Having gone all the way around for a shortcut, this brings Mother Hen, sorrowfully, to the subject of Lady Gaga. The blasphemous Roman Catholic references, skimpy attire, provocative dancers…hmm, where has Mother Hen seen this all before?

Let Mother state the plain truth here: Lady Gaga is no Madonna, whom she is most evidently trying to be. This woman might as well have named herself Lady Yadayadayada, she is so completely a reiteration of someone who has gone before her.

Is she talented? Undoubtedly. Original? Not a chance. Does she get a lot of attention from being outrageous? Sigh! Even Mother Hen is compelled to write about her. Need more be said?

Gaga dear, take a little advice from an old chick who has been around the barnyard once or twice. Nobody loves a wannabe. Be yourself, or get a new gig.

*with apologies to fracas

7 responses to this post.

Set of tasks —
• 1. Set down the part of the post about Lady Gaga starting with "Let Mother state" and going on through "to this post.".
• 2. In the post about Lady Gaga, who is Lady Gaga most evidently trying to be?
• 3. Sum up the post about Lady Gaga in two sentences.

Supplied material —
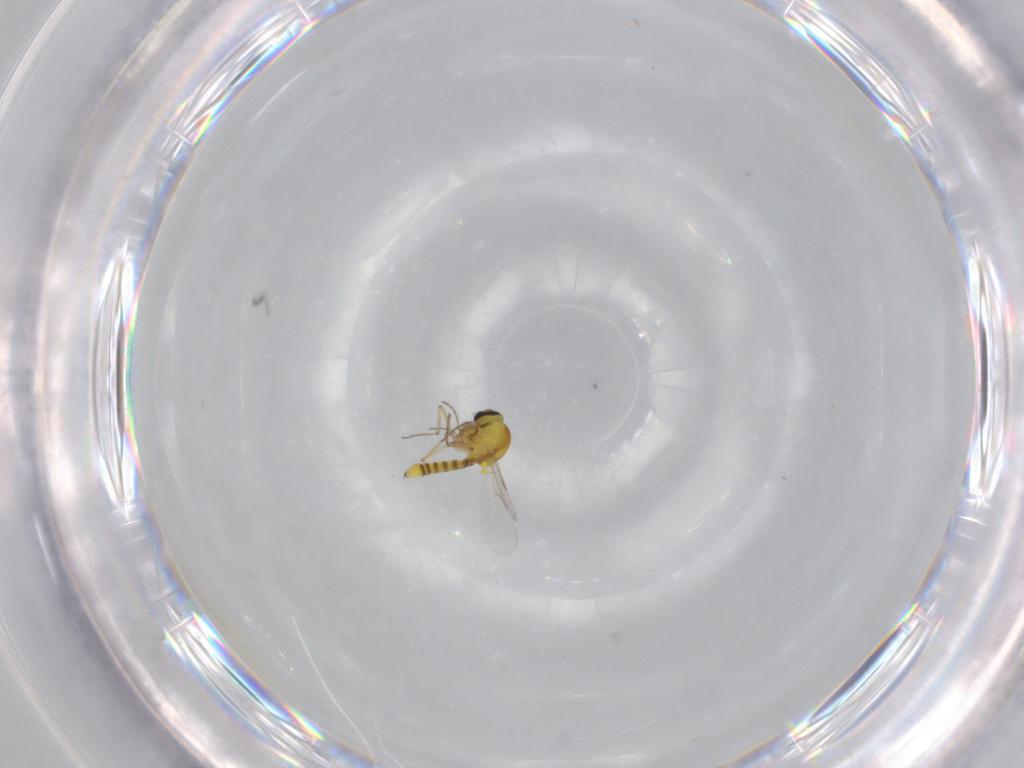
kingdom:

Answers to the tasks —
• 1.
Let Mother state the plain truth here: Lady Gaga is no Madonna, whom she is most evidently trying to be. This woman might as well have named herself Lady Yadayadayada, she is so completely a reiteration of someone who has gone before her.

Is she talented? Undoubtedly. Original? Not a chance. Does she get a lot of attention from being outrageous? Sigh! Even Mother Hen is compelled to write about her. Need more be said?

Gaga dear, take a little advice from an old chick who has been around the barnyard once or twice. Nobody loves a wannabe. Be yourself, or get a new gig.

*with apologies to fracas

7 responses to this post.

• 2. Madonna.

• 3. The post holds that Lady Gaga, with her blasphemous Roman Catholic references, skimpy attire and provocative dancers, is evidently trying to be Madonna and is a reiteration of her, not an original. It grants that she is undoubtedly talented and gets attention by being outrageous, and it advises her to be herself or get a new gig.